• _WHAT TO WORK ON_
Extract the text from every one of the rows below and repeat it word for word, leaving the pictures out of your answer.

• _MATERIAL FOR THE TASK_
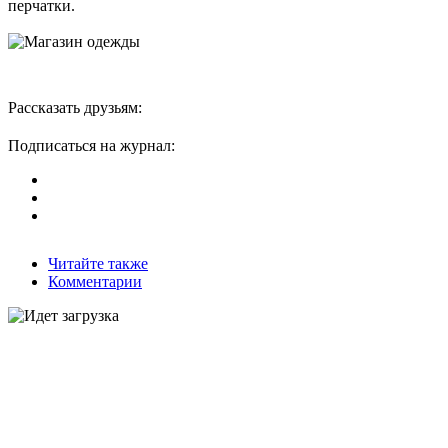
перчатки.
Рассказать друзьям:
Подписаться на журнал:
Читайте также
Комментарии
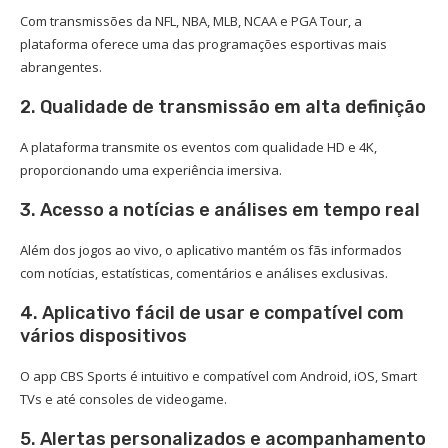
Com transmissões da NFL, NBA, MLB, NCAA e PGA Tour, a
plataforma oferece uma das programações esportivas mais
abrangentes.
2. Qualidade de transmissão em alta definição
A plataforma transmite os eventos com qualidade HD e 4K,
proporcionando uma experiência imersiva.
3. Acesso a notícias e análises em tempo real
Além dos jogos ao vivo, o aplicativo mantém os fãs informados
com notícias, estatísticas, comentários e análises exclusivas.
4. Aplicativo fácil de usar e compatível com
vários dispositivos
O app CBS Sports é intuitivo e compatível com Android, iOS, Smart
TVs e até consoles de videogame.
5. Alertas personalizados e acompanhamento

• _YOUR SOLUTION_
перчатки.
Рассказать друзьям:
Подписаться на журнал:
Читайте также
Комментарии
Com transmissões da NFL, NBA, MLB, NCAA e PGA Tour, a
plataforma oferece uma das programações esportivas mais
abrangentes.
2. Qualidade de transmissão em alta definição
A plataforma transmite os eventos com qualidade HD e 4K,
proporcionando uma experiência imersiva.
3. Acesso a notícias e análises em tempo real
Além dos jogos ao vivo, o aplicativo mantém os fãs informados
com notícias, estatísticas, comentários e análises exclusivas.
4. Aplicativo fácil de usar e compatível com
vários dispositivos
O app CBS Sports é intuitivo e compatível com Android, iOS, Smart
TVs e até consoles de videogame.
5. Alertas personalizados e acompanhamento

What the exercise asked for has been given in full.